49702 0.53180 9.97 0.36 41.66110 91.52100 200.9220 0.854475 0.853767
50000 0.83535 9.84 0.23 9.25872 21.86220 52.2972 0.932857 0.946961
50399 0.68057 10.46 -10.14 6.08630 38.30250 119.6430 1.997184 1.236650
50494 0.71150 9.59 -0.71 13.17360 25.57520 41.6413 0.720286 0.529263
50500 0.57982 9.79 -1.38 10.99390 29.39910 67.9242 1.067956 0.909226

669 rows × 8 columns

Problem 3.3

Now that we can easily grab U-V and V-J colors for subsamples, we’re ready to plot!

Next, set your xlim and ylim to (0,2) in V-J (x axis) and (0,2.8) in U-V (y axis).

Once you have the distribution plotted nicely, use the definitions of the bounding box provided in Whitaker et al. 2011 (Eqns 15, Fig 17 for example) to draw the box where quiescent galaxies sit.

Finally, let’s add the galaxies. For this example, use a log mass of 9.5 with a delta M of 2 (so, galaxies from \(10^{7.5}\) \(M_{\odot}\) to \(10^{11.5}\) \(M_{\odot}\)), in the redshift range of 0.5 to 1.5. Can you identify the quiescent sequence?

Bonus (+2)

(+1) Now that you can easily plot up a UVJ diagram for a given mass/redshift bin, make a plot with 6 panels. Across the 3, plot the UVJ diagram in the redshift bins 0-0.5, 0.5-1.0, 1.0-2.0. In the top panel, include galaxies in the mass range 8-9.5, and in the bottom, 9.5-11.
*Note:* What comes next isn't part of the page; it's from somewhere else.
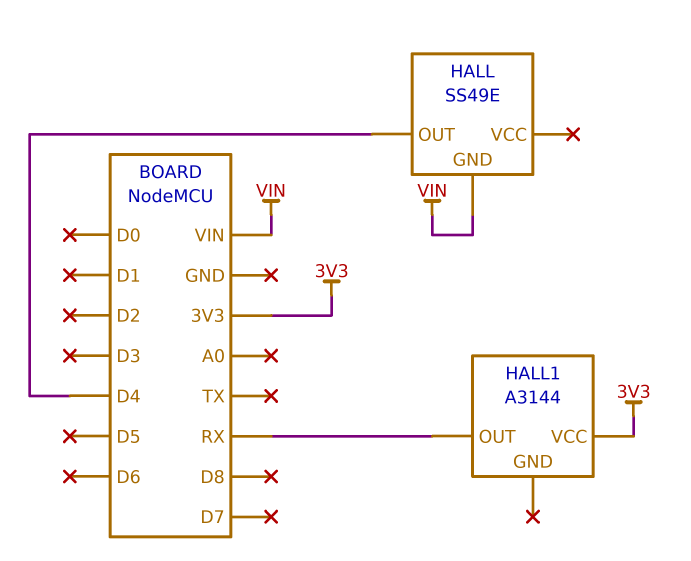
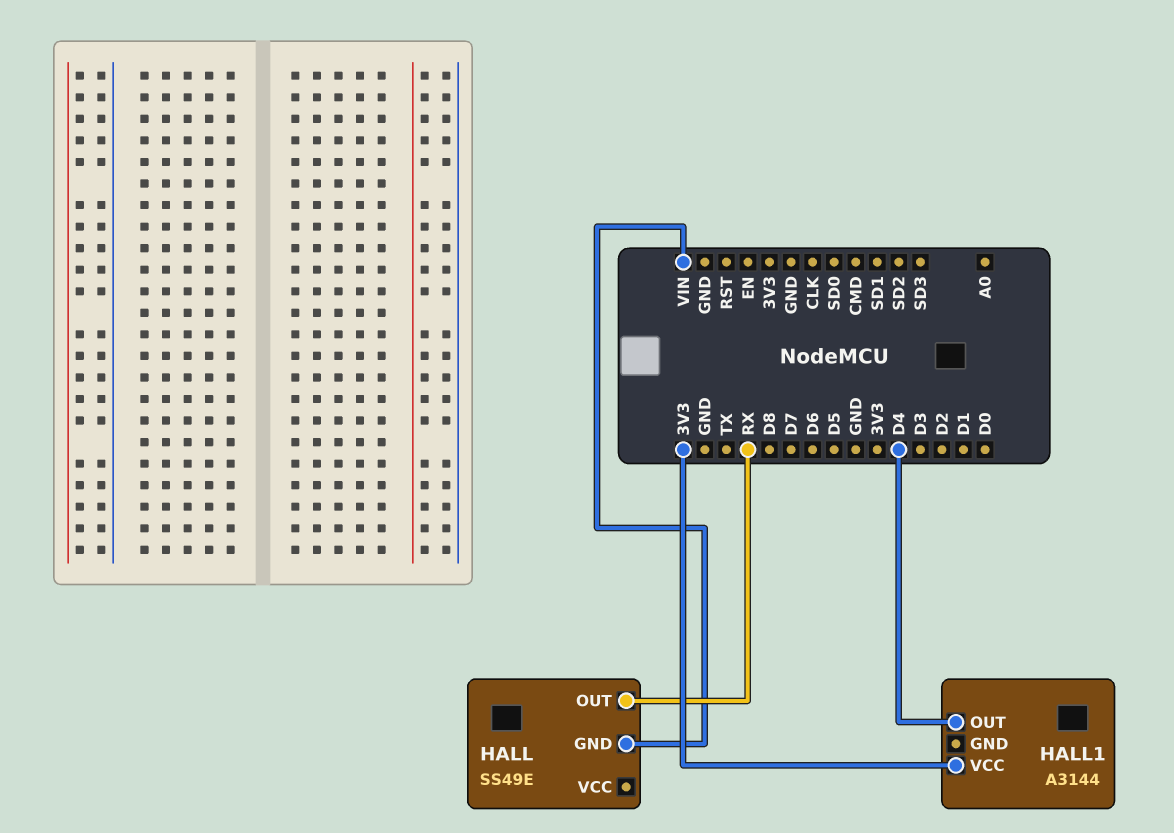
HALL pin OUT: D4 -> RX
HALL1 pin OUT: RX -> D4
(+1) Feeling extra fancy? Use the conditions on the UVJ quiescent box to color the quiescent galaxies red and the star forming galaxies blue in you plots.

Wrap Up

We’ve barely scratched the surface for what we can do with pandas, but we hope that if you’re planning to work with “large” amounts of data (say, 200 columns and 500,000 rows), then pandas is a great tool for working with them.